start PASSAGE PROVIDED
ISSN 1671-3710
CN 11-4766/R

Advances in Psychological Science ›› 2022, Vol. 30 ›› Issue (1): 32-50.doi: 10.3724/SP.J.1042.2022.00032

• Meta-Analysis • Previous Articles     Next Articles

Moral foreign language effect and its moderating variables: A systematic review and meta-analysis

ZHU Lin, LIU Jinru, LI Jing, LIU Conghui()   

  1. Department of Psychology, Renmin University of China, Beijing 100872, China
  • Received:2020-11-09 Online:2022-01-15 Published:2021-11-25


Individual decisions in the field of moral judgement are often related to "hurting or sacrificing the innocent" and "tolerating immoral behaviors." Previous studies have shown that when presented with the moral decision-making situation within a foreign language context, the individuals will show a stronger utilitarian and a more tolerant moral evaluation tendency compared with the same situation within the native language context. This phenomenon is defined as the moral foreign language effect. The influence of the language context on the moral judgement has been investigated by numerous studies. However, the results were far from consistent. To this end, we used meta-analysis to explore the effect of the language type (native language vs. foreign language) on the individuals’ utilitarian tendency in moral judgments, and we analyzed several moderating variables.
A total of 19 papers were retrieved from literature, with 46 independent samples, 97 effect sizes and 9672 participants that met the inclusion criteria of the meta-analysis. First, we analyzed the effect of the language type (native language vs. foreign language) on the utilitarian tendency in moral judgments using the ‘metafor’ R package. Next, the potential moderation effects of several factors were examined, including the moral dilemmas story type (personal moral dilemmas vs. impersonal moral dilemmas vs. daily moral evaluation situations), sex, scoring method (two-point scoring vs. multi-point scoring) and language family type (same vs. different). In addition, we used Bayesian factor estimation for secondary exploration of the results that had a nonsignificant moderating effect.
end PASSAGE PROVIDED
start SOURCE EXCERPT
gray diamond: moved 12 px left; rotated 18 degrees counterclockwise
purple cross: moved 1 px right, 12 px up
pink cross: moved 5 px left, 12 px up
end SOURCE EXCERPT
### WRITTEN REQUEST A:
Say whether each statement agrees with the abstract on the moral foreign language effect. Answer yes or no for each and quote the deciding words of the abstract.
(i) The review drew on 46 independent samples.
(ii) The effect of language type on utilitarian tendency was analyzed with the 'metafor' R package.
(iii) In a foreign language context, individuals show a less tolerant moral evaluation tendency than in their native language.
### WRITTEN REQUEST B:
Using the abstract on the moral foreign language effect, answer each question on its own line.
(i) How many participants met the inclusion criteria?
(ii) What method was used for secondary exploration of results with a nonsignificant moderating effect?
(iii) Which two scoring methods were compared as a moderating factor?
### WRITTEN REQUEST C:
Reproduce the stretch of the abstract on the moral foreign language effect from "Individual decisions in" through "several moderating variables.".

### TASK RESPONSE A:
(i) Yes: "with 46 independent samples"
(ii) Yes: "we analyzed the effect of the language type (native language vs. foreign language) on the utilitarian tendency in moral judgments using the ‘metafor’ R package"
(iii) No: "the individuals will show a stronger utilitarian and a more tolerant moral evaluation tendency compared with the same situation within the native language context"

### TASK RESPONSE B:
(i) 9672
(ii) Bayesian factor estimation
(iii) Two-point scoring and multi-point scoring

### TASK RESPONSE C:
Individual decisions in the field of moral judgement are often related to "hurting or sacrificing the innocent" and "tolerating immoral behaviors." Previous studies have shown that when presented with the moral decision-making situation within a foreign language context, the individuals will show a stronger utilitarian and a more tolerant moral evaluation tendency compared with the same situation within the native language context. This phenomenon is defined as the moral foreign language effect. The influence of the language context on the moral judgement has been investigated by numerous studies. However, the results were far from consistent. To this end, we used meta-analysis to explore the effect of the language type (native language vs. foreign language) on the individuals’ utilitarian tendency in moral judgments, and we analyzed several moderating variables.